High Temperature Adsorption of Mercury on Non-Carbon Based Sorbents

Sung Jun Lee, Chemical Engineering, ICSE, University of Utah, 50 S. Central Campus Dr., MEB Rm. 3290, Salt Lake City, UT 84112, Jost O.L. Wendt, Department of Chemical Engineering & Institute for Clean and Secure Energy, University of Utah, 3290 MEB, 59 S. Central Campus Dr., Salt Lake City, UT 84112, and Joep Biermann, MinPlus, BV., Arnhem, Netherlands.

A bench scale disperse phase, entrained-flow reactor, was employed to investigate elemental mercury (Hg) adsorption on non-carbon based sorbents. The major parameters varied for the Hg adsorption test were reaction temperature, sorbent feeding rate, gas compositions, and mineral composition of sorbents. The sorbent receiving the greatest attention was MinPlus, an engineered sorbent produced from a process which uses paper recycling wastes as a feedstock. Hg adsorption tests were performed of a temperature range of 600 - 1000°C and at various sorbent feeding rates (< 7g/hr). Since the Hg adsorption was occurred at high temperatures and the adsorption efficiency increased with increasing temperature, the reaction between sorbents and Hg should be considered to be chemisorption. Overall Hg capture was achieved at over 90% at 900-1000 °C, and could be divided into two mechanism; in-flight capture and capture through reactor wall effects involving deposited particles.

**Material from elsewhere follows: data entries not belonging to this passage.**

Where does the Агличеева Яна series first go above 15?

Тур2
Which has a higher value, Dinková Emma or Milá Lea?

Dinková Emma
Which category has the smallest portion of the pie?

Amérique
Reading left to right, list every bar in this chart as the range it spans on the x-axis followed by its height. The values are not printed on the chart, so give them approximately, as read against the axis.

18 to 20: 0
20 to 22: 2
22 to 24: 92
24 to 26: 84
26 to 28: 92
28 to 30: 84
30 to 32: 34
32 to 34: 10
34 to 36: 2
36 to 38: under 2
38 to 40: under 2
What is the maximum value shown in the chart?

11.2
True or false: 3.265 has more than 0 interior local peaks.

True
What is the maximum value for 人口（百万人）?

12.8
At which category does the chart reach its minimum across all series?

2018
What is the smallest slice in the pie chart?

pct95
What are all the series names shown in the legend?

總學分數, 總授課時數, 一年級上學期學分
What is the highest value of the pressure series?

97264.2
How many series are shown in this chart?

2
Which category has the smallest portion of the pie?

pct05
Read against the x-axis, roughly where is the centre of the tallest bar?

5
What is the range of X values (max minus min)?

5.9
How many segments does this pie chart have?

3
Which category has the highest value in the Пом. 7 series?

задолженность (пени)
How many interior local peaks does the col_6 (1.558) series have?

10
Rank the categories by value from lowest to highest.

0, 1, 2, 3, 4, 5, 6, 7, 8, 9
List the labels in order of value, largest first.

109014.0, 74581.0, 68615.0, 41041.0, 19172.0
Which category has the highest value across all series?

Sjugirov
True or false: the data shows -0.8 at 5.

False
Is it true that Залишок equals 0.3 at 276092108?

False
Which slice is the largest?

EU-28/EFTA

Surface analysis of spent sorbent (XRD, SEM-EDS) showed that high temperature mineral transitions, and the ensuing sorbent compositions could enhance the Hg sorption mechanism (in-flight and wall effect). Gas compositions such as CO2, H2O, HCl and O2 could have a significant effect on Hg adsorption, which appears to require an oxidation step. Furthethermore, interactions with types of fly ash also could affect the Hg adsorption efficiency, where bituminous coal derived fly ash showed higher Hg capture than that from mixtures involving PRB (Powder River Basin) fly ash.